I have a dozen or so T-12 bulbs left. After that, most the shop will be T-8. Been looking at the 2 X 2 LED light Home depot sells for bench lighting? Good reviews for the $200 light.

Anyone tried it?


----------



## Terrywerm (Oct 12, 2014)

I have not yet tried it, but I am looking at various LED lighting solutions for my new basement shop. It is 12'x12' and I plan to install suspended ceiling, so I have been thinking about the 2'x4' LED light fixtures that they are offering from Cree. They seem to work very well, but the price tag seems a bit high. With a little luck the prices will start to come down a bit in the coming months before I need them. I think four of the 2x4 fixtures should do the trick in my shop, but I have a hunch I'll have to install some in the laundry room for my blushing bride as well.


----------



## jim18655 (Oct 12, 2014)

They make a replacement LED 4' lamp for fixtures. You remove the ballast and rewire the fixture. About $25 per tube. Might be an option if you have the fixtures.


----------



## tweinke (Oct 12, 2014)

Who is they? Lol. You caught my attention real quick on 25 bucks per tube


----------



## mattthemuppet2 (Oct 12, 2014)

not quite $25
http://www.ledsupply.com/t8-led-tube-light

I'm just going to make my own to add to the one I already have. It's not that hard and doesn't cost too much if you hunt around for good deals on LEDs.


----------



## jim18655 (Oct 12, 2014)

Hope this OK to post, had to delete a link once.
http://www.t8tubes.com/product/20w-led-t8-tube-4ft-85-285vac/


----------



## darkzero (Oct 12, 2014)

I want those Cree troffers too. I used be a long time custom flashlight modder. I used Cree LEDs quite often.

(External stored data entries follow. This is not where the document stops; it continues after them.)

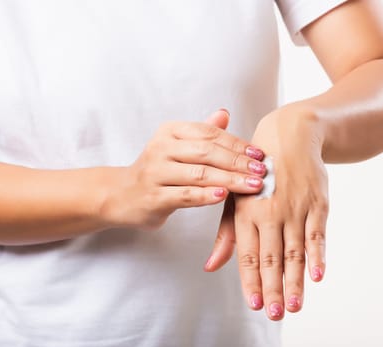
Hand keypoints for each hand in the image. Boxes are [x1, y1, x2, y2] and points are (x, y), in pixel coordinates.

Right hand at [101, 109, 266, 229]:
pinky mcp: (153, 196)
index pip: (210, 134)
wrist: (121, 194)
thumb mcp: (176, 147)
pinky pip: (184, 194)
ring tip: (252, 186)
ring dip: (229, 179)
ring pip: (199, 173)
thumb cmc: (156, 171)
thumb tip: (224, 113)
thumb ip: (200, 132)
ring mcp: (155, 172)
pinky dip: (205, 195)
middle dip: (238, 162)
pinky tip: (223, 195)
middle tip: (261, 172)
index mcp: (170, 132)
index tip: (259, 155)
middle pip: (207, 152)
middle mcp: (161, 148)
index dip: (237, 144)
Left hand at [205, 105, 328, 319]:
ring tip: (293, 305)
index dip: (251, 281)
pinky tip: (318, 276)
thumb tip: (210, 266)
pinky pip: (317, 234)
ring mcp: (294, 208)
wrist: (287, 137)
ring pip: (294, 251)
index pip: (248, 255)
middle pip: (272, 258)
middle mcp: (269, 212)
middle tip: (273, 314)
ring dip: (295, 280)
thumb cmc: (254, 173)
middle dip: (272, 289)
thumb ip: (225, 235)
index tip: (253, 304)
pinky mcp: (316, 204)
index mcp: (245, 212)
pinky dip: (318, 255)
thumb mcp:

*Adding LED Overhead Lights to My Shop*


[video=youtube_share;Xh2j2ArsKpQ]http://youtu.be/Xh2j2ArsKpQ?list=UUwBPoT9_qe2pBxnGNIk8roQ[/video]


----------



## davidh (Oct 13, 2014)

jim18655 said:


> Hope this OK to post, had to delete a link once.
> http://www.t8tubes.com/product/20w-led-t8-tube-4ft-85-285vac/



these seem to be the cats a$$ reasonable priced and very easy installation.  i bought a handful of fixtures with very similar looking strips in them from Menards, they were 24" long for use under kitchen cupboards.  quite expensive @ 75 bucks each but holy mackeral do they light up the kitchen.  and my power bill has actually dropped where i can notice it.  we have 5 of them and one is on all the time.   
i also bought a roll of similar looking strip lights, 25 feet of these little things, each has its own resistor connected within the strip.  they however require only 12 volts but are cheap and also very bright.  
great idea these seem to be.......................


----------